#### Study material
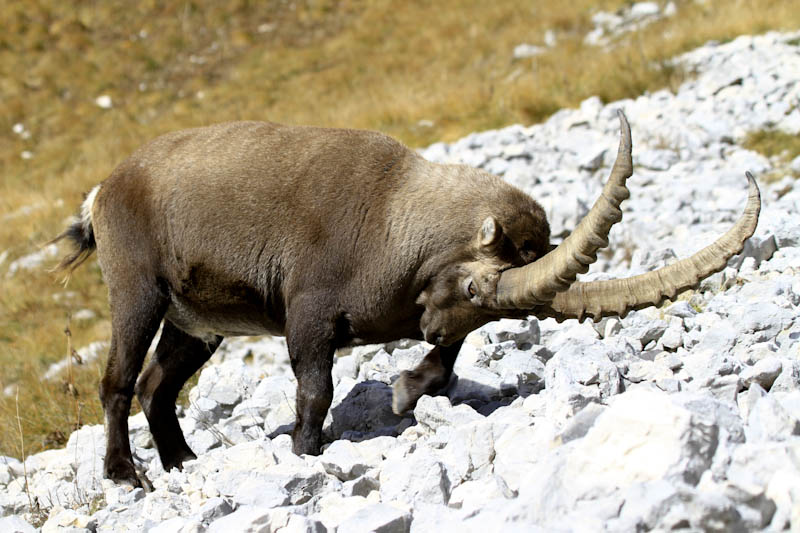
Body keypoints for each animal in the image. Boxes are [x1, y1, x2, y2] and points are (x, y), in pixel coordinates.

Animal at [53, 111, 760, 486]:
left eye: (496, 308)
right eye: (474, 286)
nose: (430, 327)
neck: (394, 217)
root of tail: (102, 193)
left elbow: (446, 365)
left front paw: (404, 390)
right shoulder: (309, 310)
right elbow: (315, 388)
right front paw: (307, 451)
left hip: (197, 324)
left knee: (157, 386)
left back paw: (181, 461)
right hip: (139, 291)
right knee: (118, 382)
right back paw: (125, 472)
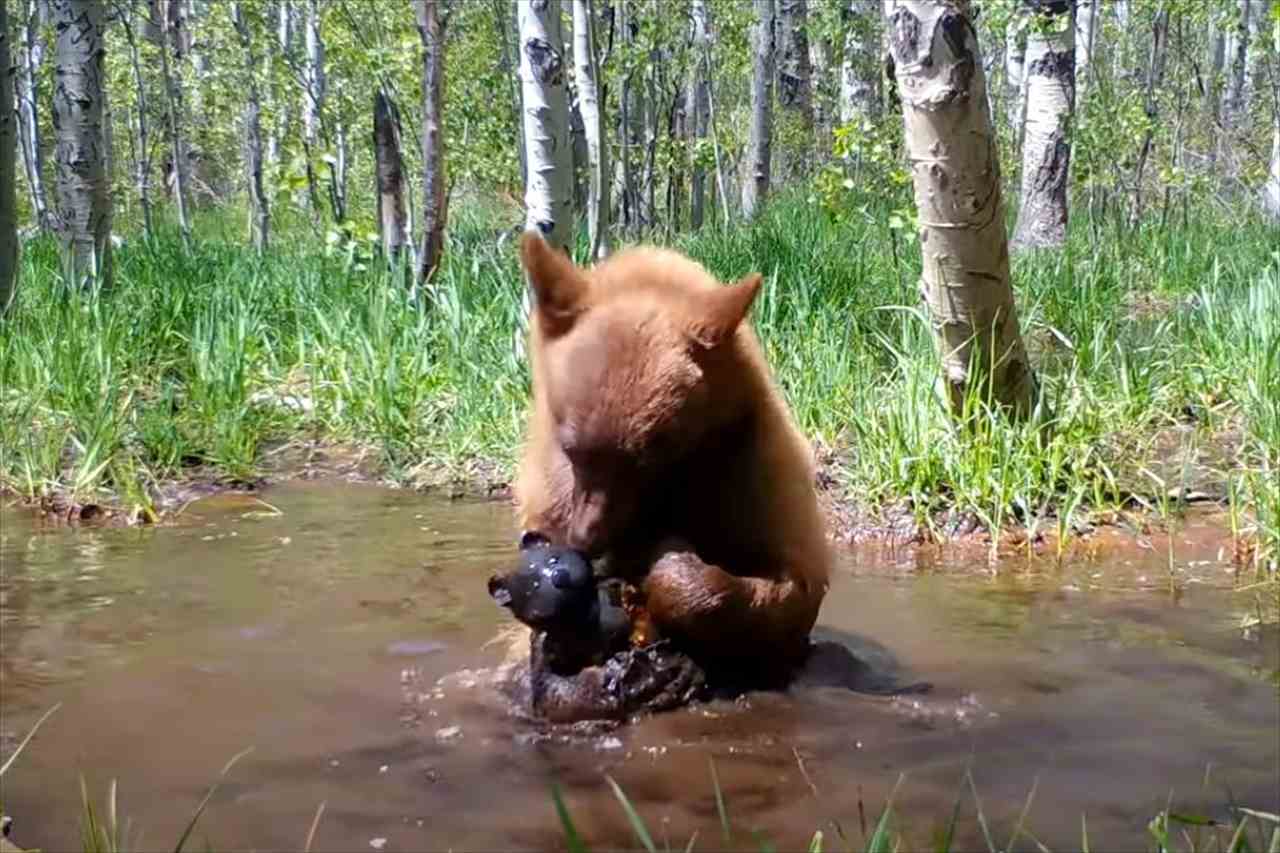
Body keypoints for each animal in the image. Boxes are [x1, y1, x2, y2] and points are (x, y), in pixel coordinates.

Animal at [514, 233, 834, 686]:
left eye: (646, 460)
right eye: (573, 449)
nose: (585, 541)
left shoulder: (754, 473)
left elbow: (792, 586)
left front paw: (667, 562)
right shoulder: (552, 492)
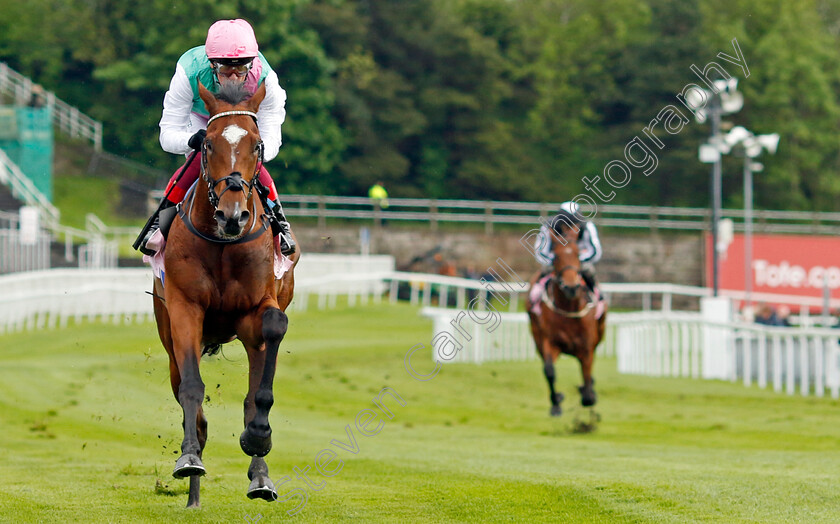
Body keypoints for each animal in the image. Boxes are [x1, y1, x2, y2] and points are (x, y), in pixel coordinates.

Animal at [149, 81, 300, 508]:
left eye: (258, 145)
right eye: (208, 144)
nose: (232, 216)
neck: (223, 242)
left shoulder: (255, 311)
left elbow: (273, 329)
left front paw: (258, 438)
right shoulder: (185, 308)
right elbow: (192, 388)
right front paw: (188, 460)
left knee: (251, 392)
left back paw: (260, 475)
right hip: (168, 335)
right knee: (188, 399)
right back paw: (193, 489)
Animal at [524, 224, 604, 418]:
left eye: (577, 253)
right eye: (556, 255)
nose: (571, 287)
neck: (569, 307)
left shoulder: (586, 346)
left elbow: (587, 379)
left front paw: (589, 393)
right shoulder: (549, 341)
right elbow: (549, 371)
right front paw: (556, 402)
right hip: (536, 335)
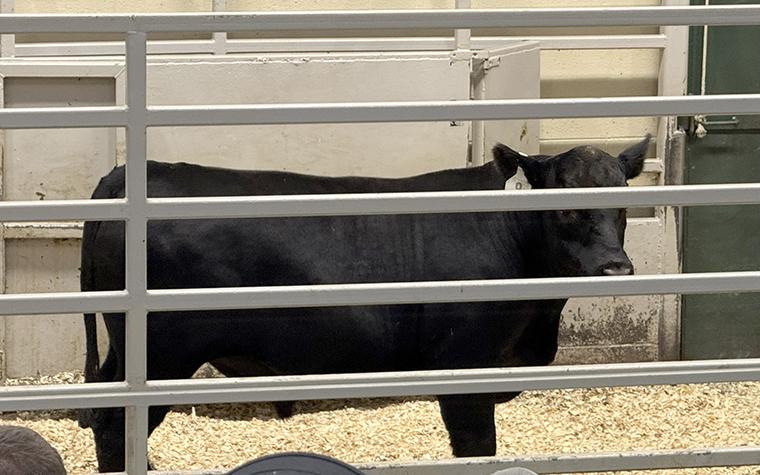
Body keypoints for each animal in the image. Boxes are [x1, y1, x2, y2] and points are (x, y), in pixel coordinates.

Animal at [78, 136, 649, 472]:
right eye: (565, 207)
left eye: (625, 200)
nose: (615, 267)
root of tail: (133, 173)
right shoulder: (464, 369)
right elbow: (475, 449)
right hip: (160, 355)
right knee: (114, 426)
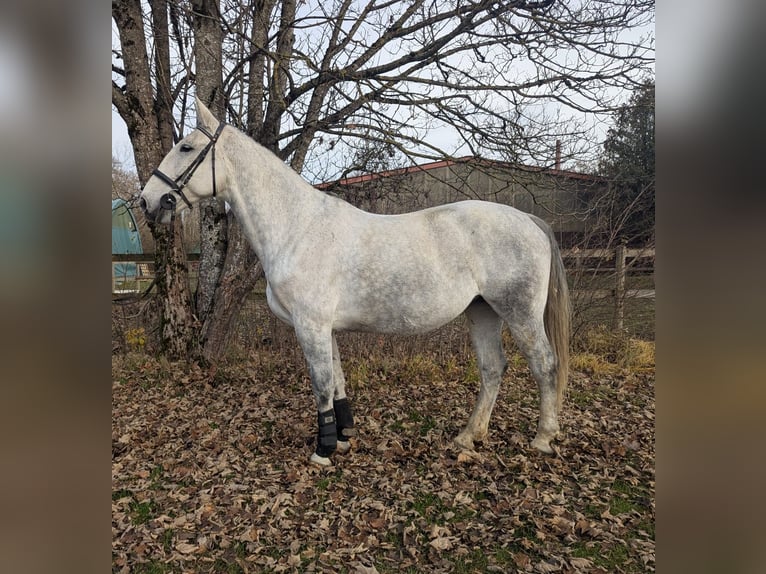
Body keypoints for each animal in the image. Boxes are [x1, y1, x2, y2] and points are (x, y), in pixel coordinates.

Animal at [140, 98, 570, 467]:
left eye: (186, 147)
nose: (147, 200)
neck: (297, 227)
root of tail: (528, 219)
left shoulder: (310, 325)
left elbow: (321, 384)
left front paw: (323, 450)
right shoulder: (323, 327)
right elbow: (337, 380)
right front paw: (343, 437)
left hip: (519, 312)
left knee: (545, 365)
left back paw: (542, 438)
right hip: (482, 311)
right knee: (492, 368)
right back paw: (468, 437)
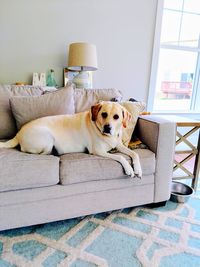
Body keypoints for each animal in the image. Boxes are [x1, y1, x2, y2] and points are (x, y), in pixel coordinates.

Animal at [0, 101, 141, 179]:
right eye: (104, 114)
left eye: (116, 117)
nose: (107, 127)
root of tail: (18, 133)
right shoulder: (98, 151)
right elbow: (120, 157)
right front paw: (129, 169)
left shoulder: (119, 145)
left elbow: (135, 154)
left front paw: (138, 169)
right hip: (47, 137)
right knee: (40, 153)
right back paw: (54, 152)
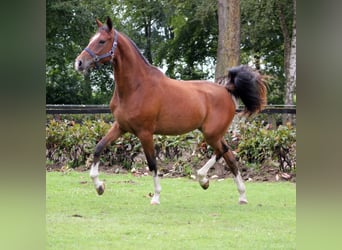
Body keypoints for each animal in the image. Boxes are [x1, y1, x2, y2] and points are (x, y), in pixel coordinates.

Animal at [75, 17, 268, 205]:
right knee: (230, 157)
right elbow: (98, 148)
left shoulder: (145, 133)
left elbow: (152, 163)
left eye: (101, 41)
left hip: (211, 134)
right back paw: (240, 195)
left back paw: (203, 178)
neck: (136, 87)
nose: (79, 63)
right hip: (214, 134)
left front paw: (156, 197)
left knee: (223, 151)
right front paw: (99, 186)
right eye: (91, 39)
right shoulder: (120, 127)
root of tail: (227, 89)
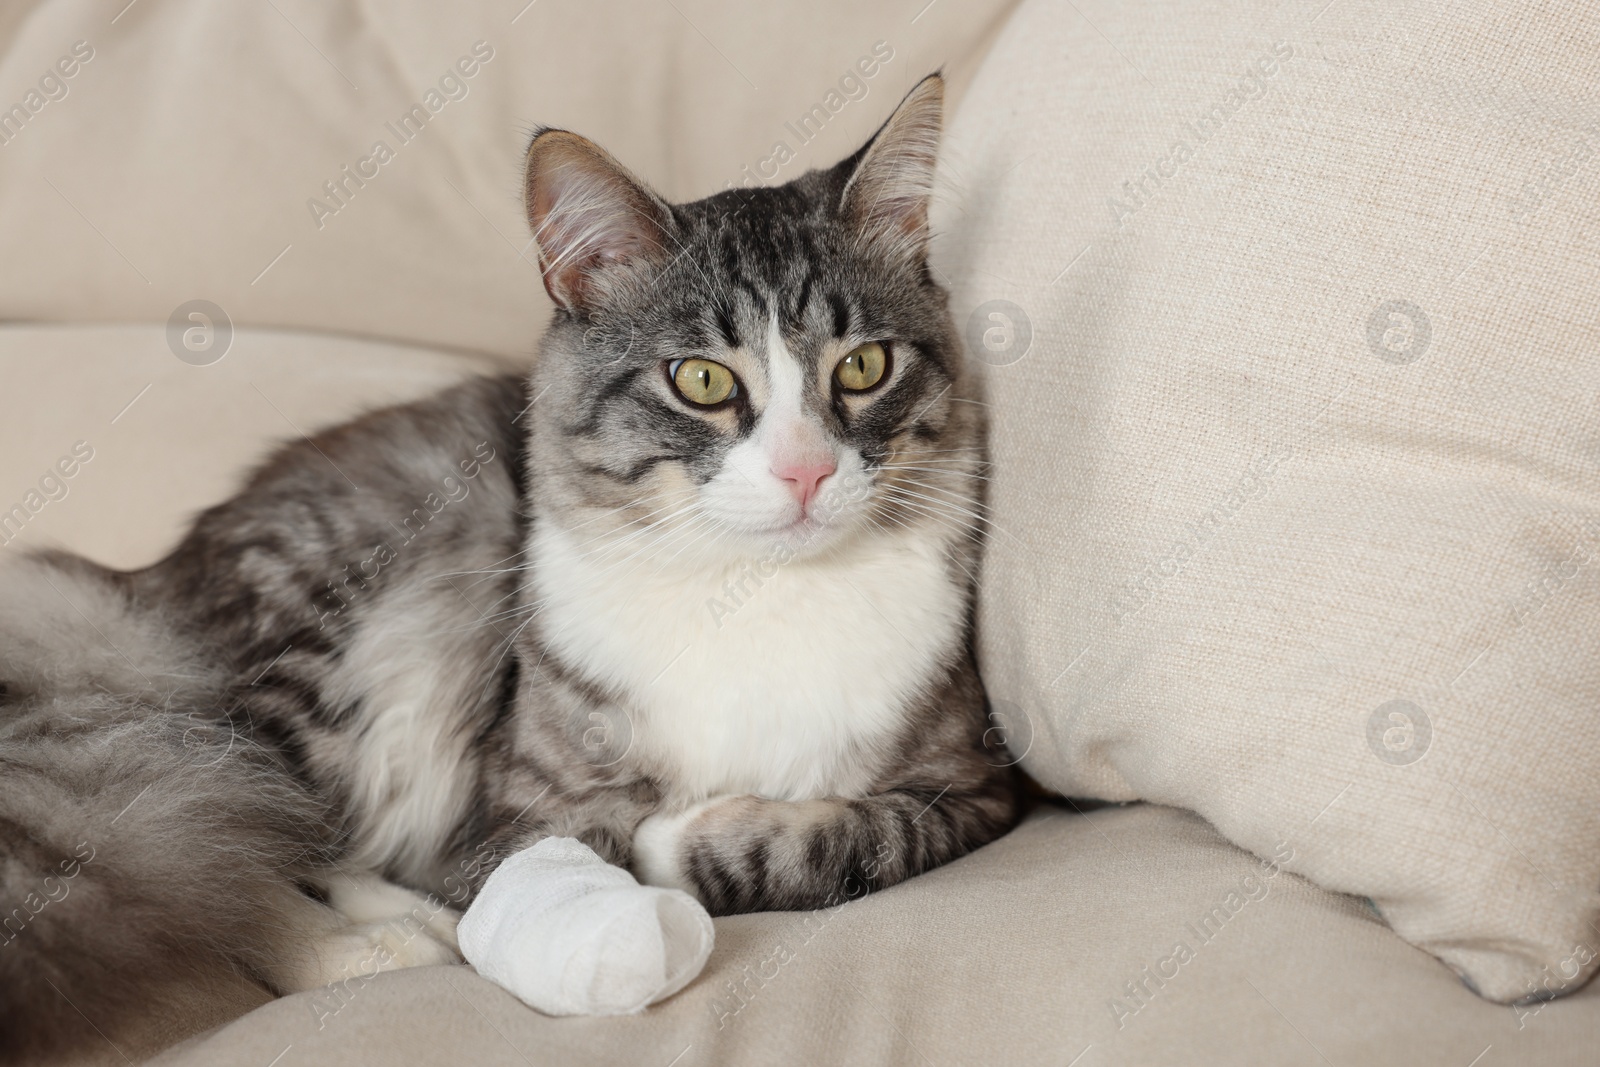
########
**The problem:**
Lines with "tail": return each one from the data above.

**Answer to this problem:**
root of tail: (102, 193)
root of tail: (133, 173)
root of tail: (528, 219)
root of tail: (18, 133)
root of tail: (227, 89)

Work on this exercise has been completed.